[Dataset records]
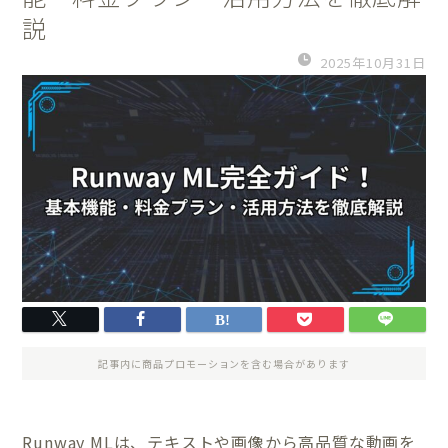
説
2025年10月31日
記事内に商品プロモーションを含む場合があります
Runway MLは、テキストや画像から高品質な動画を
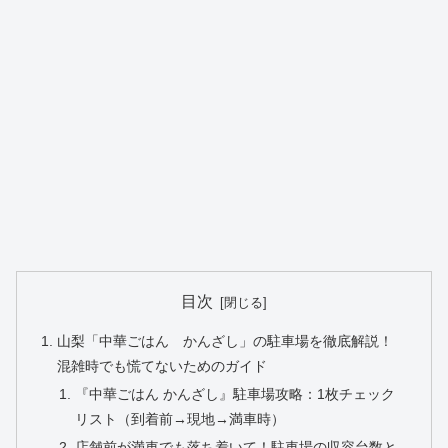
目次
山梨「中華ごはん かんざし」の駐車場を徹底解説！
混雑時でも慌てないためのガイド
『中華ごはん かんざし』駐車場攻略：1枚チェック
リスト（到着前→現地→満車時）
店舗前が満車でも落ち着いて！駐車場の収容台数と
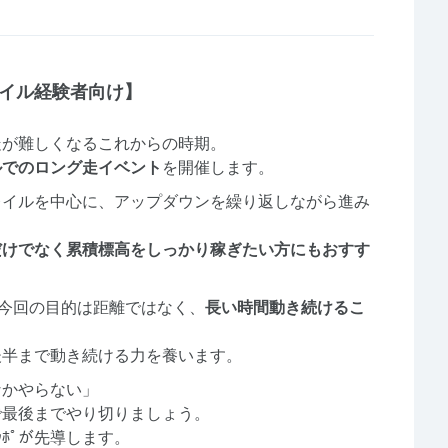
レイル経験者向け】
走が難しくなるこれからの時期。
ルでのロング走イベント
を開催します。
レイルを中心に、アップダウンを繰り返しながら進み
だけでなく累積標高をしっかり稼ぎたい方にもおすす
、今回の目的は距離ではなく、
長い時間動き続けるこ
後半まで動き続ける力を養います。
なかやらない」
で最後までやり切りましょう。
ﾎﾟが先導します。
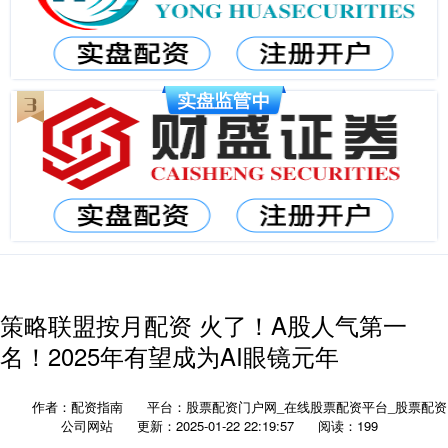
策略联盟按月配资 火了！A股人气第一
名！2025年有望成为AI眼镜元年
作者：配资指南
平台：股票配资门户网_在线股票配资平台_股票配资
公司网站
更新：2025-01-22 22:19:57
阅读：199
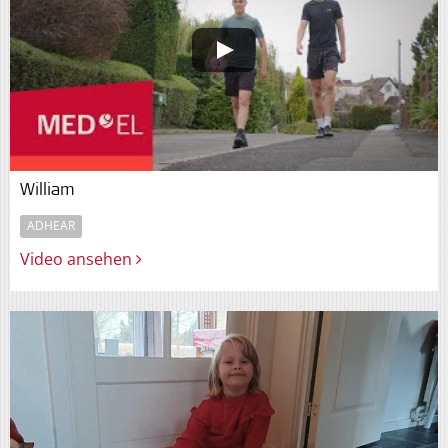
William
ADHEAR
Video ansehen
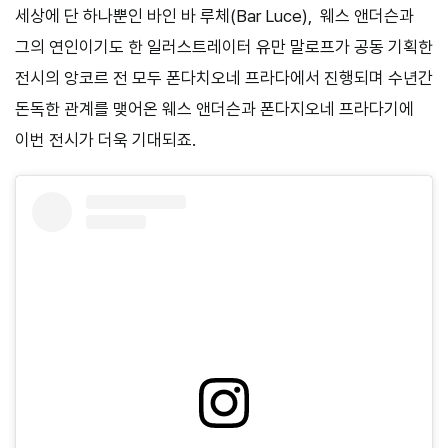
세상에 단 하나뿐인 바인 바 루체(Bar Luce), 웨스 앤더슨과
그의 연인이기도 한 일러스트레이터 유만 말로프가 공동 기획한
전시의 앙코르 전 모두 폰다치오네 프라다에서 진행되며 수년간
돈독한 관계를 맺어온 웨스 앤더슨과 폰다지오네 프라다기에
이번 전시가 더욱 기대되죠.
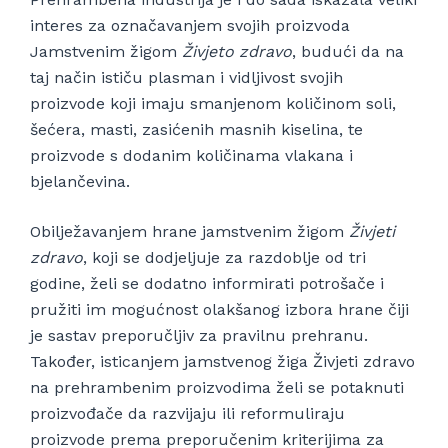
interes za označavanjem svojih proizvoda
Jamstvenim žigom
Živjeto zdravo
, budući da na
taj način ističu plasman i vidljivost svojih
proizvode koji imaju smanjenom količinom soli,
šećera, masti, zasićenih masnih kiselina, te
proizvode s dodanim količinama vlakana i
bjelančevina.
Obilježavanjem hrane jamstvenim žigom
Živjeti
zdravo
, koji se dodjeljuje za razdoblje od tri
godine, želi se dodatno informirati potrošače i
pružiti im mogućnost olakšanog izbora hrane čiji
je sastav preporučljiv za pravilnu prehranu.
Također, isticanjem jamstvenog žiga Živjeti zdravo
na prehrambenim proizvodima želi se potaknuti
proizvođače da razvijaju ili reformuliraju
proizvode prema preporučenim kriterijima za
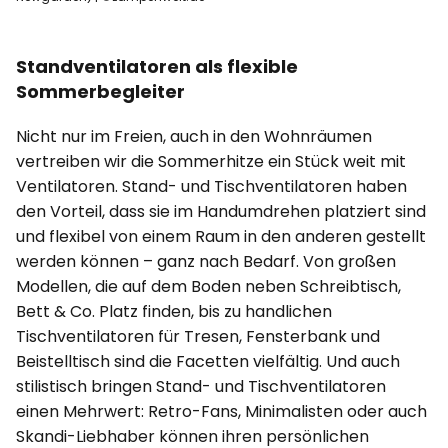
Standventilatoren als flexible
Sommerbegleiter
Nicht nur im Freien, auch in den Wohnräumen
vertreiben wir die Sommerhitze ein Stück weit mit
Ventilatoren. Stand- und Tischventilatoren haben
den Vorteil, dass sie im Handumdrehen platziert sind
und flexibel von einem Raum in den anderen gestellt
werden können – ganz nach Bedarf. Von großen
Modellen, die auf dem Boden neben Schreibtisch,
Bett & Co. Platz finden, bis zu handlichen
Tischventilatoren für Tresen, Fensterbank und
Beistelltisch sind die Facetten vielfältig. Und auch
stilistisch bringen Stand- und Tischventilatoren
einen Mehrwert: Retro-Fans, Minimalisten oder auch
Skandi-Liebhaber können ihren persönlichen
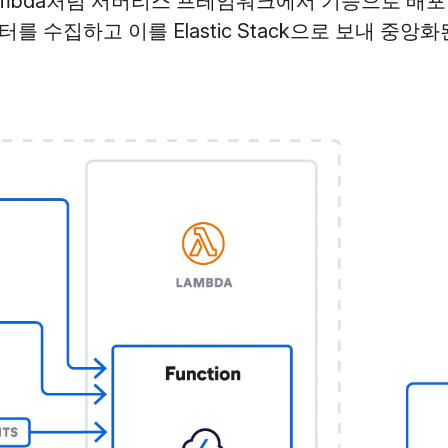
Lambda처럼 서버리스 프레임워크에서 기능으로 배
 수집하고 이를 Elastic Stack으로 보내 중앙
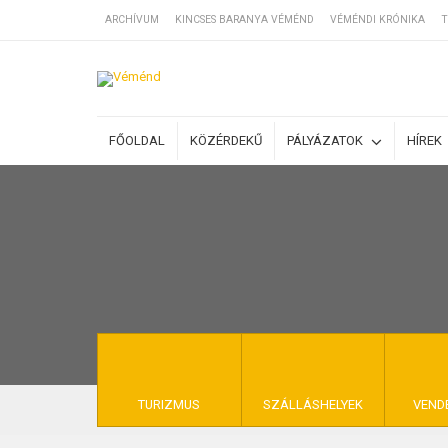
ARCHÍVUM
KINCSES BARANYA VÉMÉND
VÉMÉNDI KRÓNIKA
T
SZÁLLÁSOK
FŐOLDAL
KÖZÉRDEKŰ
PÁLYÁZATOK
HÍREK
BEJEGYZÉSEK
ÁLTALÁNOS SZ
KINCSES BARA
TURIZMUS
SZÁLLÁSHELYEK
VEND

Task objective: Can you write out every line of the entries above, character for character, leaving out the pictures?

Finished exercise:
説
2025年10月31日
記事内に商品プロモーションを含む場合があります
Runway MLは、テキストや画像から高品質な動画を
目次
山梨「中華ごはん かんざし」の駐車場を徹底解説！
混雑時でも慌てないためのガイド
『中華ごはん かんざし』駐車場攻略：1枚チェック
リスト（到着前→現地→満車時）
店舗前が満車でも落ち着いて！駐車場の収容台数と
レイル経験者向け】
走が難しくなるこれからの時期。
ルでのロング走イベント
を開催します。
レイルを中心に、アップダウンを繰り返しながら進み
だけでなく累積標高をしっかり稼ぎたい方にもおすす
、今回の目的は距離ではなく、
長い時間動き続けるこ
後半まで動き続ける力を養います。
なかやらない」
で最後までやり切りましょう。
ﾎﾟが先導します。
策略联盟按月配资 火了！A股人气第一
名！2025年有望成为AI眼镜元年
作者：配资指南
平台：股票配资门户网_在线股票配资平台_股票配资
公司网站
更新：2025-01-22 22:19:57
阅读：199
William
ADHEAR
Video ansehen
세상에 단 하나뿐인 바인 바 루체(Bar Luce), 웨스 앤더슨과
그의 연인이기도 한 일러스트레이터 유만 말로프가 공동 기획한
전시의 앙코르 전 모두 폰다치오네 프라다에서 진행되며 수년간
돈독한 관계를 맺어온 웨스 앤더슨과 폰다지오네 프라다기에
이번 전시가 더욱 기대되죠.
interes za označavanjem svojih proizvoda
Jamstvenim žigom
Živjeto zdravo
, budući da na
taj način ističu plasman i vidljivost svojih
proizvode koji imaju smanjenom količinom soli,
šećera, masti, zasićenih masnih kiselina, te
proizvode s dodanim količinama vlakana i
bjelančevina.
Obilježavanjem hrane jamstvenim žigom
Živjeti
zdravo
, koji se dodjeljuje za razdoblje od tri
godine, želi se dodatno informirati potrošače i
pružiti im mogućnost olakšanog izbora hrane čiji
je sastav preporučljiv za pravilnu prehranu.
Također, isticanjem jamstvenog žiga Živjeti zdravo
na prehrambenim proizvodima želi se potaknuti
proizvođače da razvijaju ili reformuliraju
proizvode prema preporučenim kriterijima za
Standventilatoren als flexible
Sommerbegleiter
Nicht nur im Freien, auch in den Wohnräumen
vertreiben wir die Sommerhitze ein Stück weit mit
Ventilatoren. Stand- und Tischventilatoren haben
den Vorteil, dass sie im Handumdrehen platziert sind
und flexibel von einem Raum in den anderen gestellt
werden können – ganz nach Bedarf. Von großen
Modellen, die auf dem Boden neben Schreibtisch,
Bett & Co. Platz finden, bis zu handlichen
Tischventilatoren für Tresen, Fensterbank und
Beistelltisch sind die Facetten vielfältig. Und auch
stilistisch bringen Stand- und Tischventilatoren
einen Mehrwert: Retro-Fans, Minimalisten oder auch
Skandi-Liebhaber können ihren persönlichen
Lambda처럼 서버리스 프레임워크에서 기능으로 배
 수집하고 이를 Elastic Stack으로 보내 중앙
ARCHÍVUM
KINCSES BARANYA VÉMÉND
VÉMÉNDI KRÓNIKA
T
SZÁLLÁSOK
FŐOLDAL
KÖZÉRDEKŰ
PÁLYÁZATOK
HÍREK
BEJEGYZÉSEK
ÁLTALÁNOS SZ
KINCSES BARA
TURIZMUS
SZÁLLÁSHELYEK
VEND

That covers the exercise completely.